Die Weihnachtsfee
von Dirk Hoffmann
Teil 1
Kathi beobachtete fasziniert die Schneeflocken, die vom Himmel herabfielen. Sie liebte es, wenn der Dezember alles weiß färbte. Die ganze Welt sah plötzlich aus wie ein riesiger Kuchen mit Puderzucker. Kathi drückte ihr Gesicht direkt ans Küchenfenster. Vergessen waren die Vanillekipferl und das Spritzgebäck. Obwohl sie ihrer Mutter unbedingt helfen wollte, konnte sie nur noch an den Schnee denken, als es zu schneien begann. Das war die Weihnachtsfee. Kathi dachte an die Geschichte, die Oma Edelgard ihr am Abend zuvor erzählt hatte.
ONsüd-Bild: Pokojski |
Der Dezember schlich sich mit eisiger Kälte in den Wald. Schneeflocken tanzten im Wind und hüllten die Landschaft in ein weißes Kleid. Für viele Waldbewohner hieß es nun, sich in den Winterschlaf zurückzuziehen. Es wurde still. Der Ruf einer Schneeeule klang durch die Luft. Auch die hereinbrechende Nacht konnte dem Schneefall keinen Einhalt gebieten. Es schneite sogar noch mehr. Die Schneeeule landete auf einem Ast, um abzuwarten, bis es aufhörte zu schneien und sie weiterfliegen konnte. Wachsam blickte sie sich um.
Das leise Rascheln zwischen den Bäumen entging ihr nicht. Hufgetrappel näherte sich. Die Eule bemerkte das Pferd, noch bevor es heran war. Aufgeregt trippelte sie auf ihrem Ast hin und her.
„Hallo Samira“, flüsterte eine liebliche Frauenstimme.
Das weiße Pferd tauchte zwischen den Bäumen auf. Neben ihm ging eine junge Frau in einem weißen Seidenkleid. Langes schwarzes Haar, das ihr beinah bis zur Hüfte reichte, wallte über ihre Schultern.

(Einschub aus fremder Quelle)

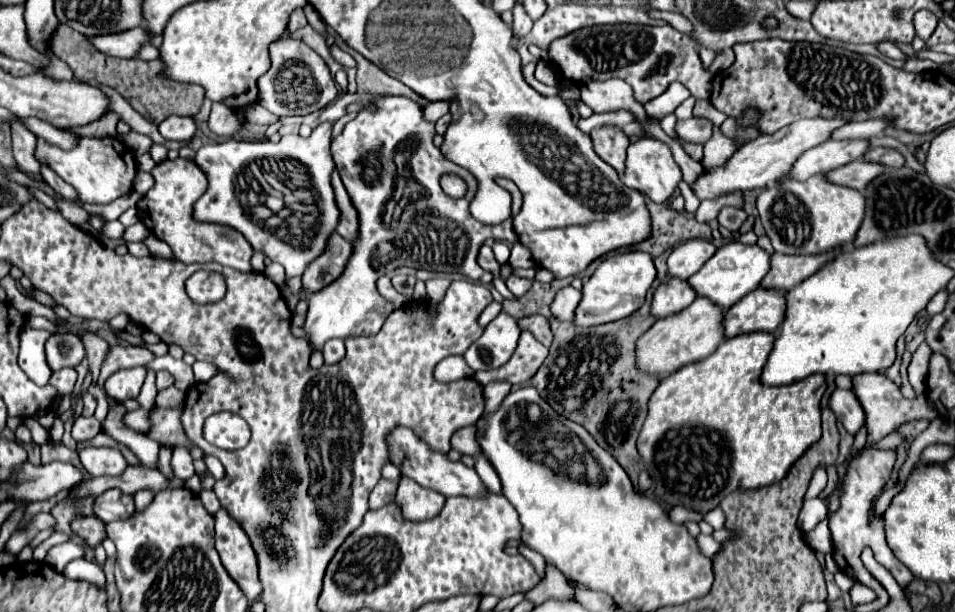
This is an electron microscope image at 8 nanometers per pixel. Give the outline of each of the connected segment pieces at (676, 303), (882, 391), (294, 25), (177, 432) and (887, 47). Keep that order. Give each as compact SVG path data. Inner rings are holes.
M665 278L653 294L649 312L653 318L667 318L667 316L673 316L673 314L681 312L683 308L687 308L693 300L695 300L693 290L689 288L689 284L685 280Z
M873 372L873 374L855 374L853 376L853 392L855 396L859 398L865 414L867 414L867 428L869 428L869 436L867 436L867 442L873 444L877 440L881 440L883 436L887 436L889 432L893 432L899 424L905 424L913 418L927 418L927 420L933 420L937 416L937 410L933 408L933 404L927 400L925 404L925 398L915 398L913 402L903 398L901 396L901 390L899 386L887 378L885 374L881 372Z
M297 8L297 10L291 12L291 18L289 18L289 24L287 24L287 30L289 30L289 32L295 32L297 28L301 28L301 26L305 26L305 24L307 24L305 14L303 14L301 8Z
M183 404L177 408L161 408L155 406L149 414L149 430L145 432L149 438L153 438L155 442L159 442L161 446L169 446L169 448L191 448L191 440L187 438L183 424L181 424L181 414L183 414Z
M883 41L878 43L877 48L880 53L891 56L894 59L900 59L903 61L908 59L907 56L903 54L903 52L897 47L897 45L890 41Z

Aus ihren Schulterblättern wuchsen ihr kaum sichtbare Flügel. Ihr makelloses Gesicht zierte ein freundliches Lächeln. Ein Bild, das nicht in die Landschaft passte.
„Es ist wieder soweit, Samira“, wandte sie sich an die Eule, „Dezember. Eiskalt und wunderschön. Die Weihnachtsfee ist bereit“.
Die Eule sah zu ihr herab.
Schneeflocken verfingen sich im Haar der Fee. Der Winter und der Wald huldigten ihr. Schließlich war sie es, die die Weihnacht in Wald brachte. Sie sorgte dafür, dass die Winterschläfer Ruhe und Frieden hatten, sorgte für die, die sich im Wald verirrten und für alle, die im Wald lebten. Die Menschen besuchte sie nur selten, da die meisten von ihnen nicht an sie glaubten.
Es geschah nicht oft, dass Menschen nach ihr riefen. Solch ein Ruf wurde ihr stets von Samira, der Schneeeule, überbracht. So wusste sie, als sie Samira sah, da gibt es wieder jemanden. Das freute sie.
„Mama, schau mal es schneit“, rief Kathi, „die Weihnachtsfee ist schon ganz nah“.
„Wer ist nah?“, fragte die Mutter verblüfft.
„Die Winterfee. Ich muss unbedingt nach draußen“.
Schon sauste Kathi los und stieß an der Tür mit ihrem Bruder Andreas zusammen.
„Kannst du nicht aufpassen, wohin du rennst“, schimpfte Andreas.
„Musst du auch gerade jetzt kommen“, antwortete Kathi, „ich muss hinaus zur Weihnachtsfee. Geh beiseite“.
„Weihnachtsfee? Du spinnst ja. Die gibt es nicht“, stellte der Bruder fest und griff in die Schüssel mit den duftenden Plätzchen, „probiere lieber Mamas leckere Plätzchen. Super Mama“.
„Wenigstens einer, der meine Mühe zu schätzten weiß“, entgegnete die Mutter.
Währenddessen lief Kathi weiter nach draußen. Sie streckte ihre Hände aus, um die in der Luft tanzenden Schneeflocken darin aufzufangen.
„Danke, liebe Weihnachtsfee“, flüsterte Kathi andächtig, „ich hoffe, ich darf dich einmal sehen“.
Die Schneeeule, die hoch oben in der Krone der großen entblätterten Eiche saß und sie beobachtete, bemerkte sie nicht.
„Ich werde es der Weihnachtsfee ausrichten“, sagte Samira, ohne dass Kathi es hören konnte.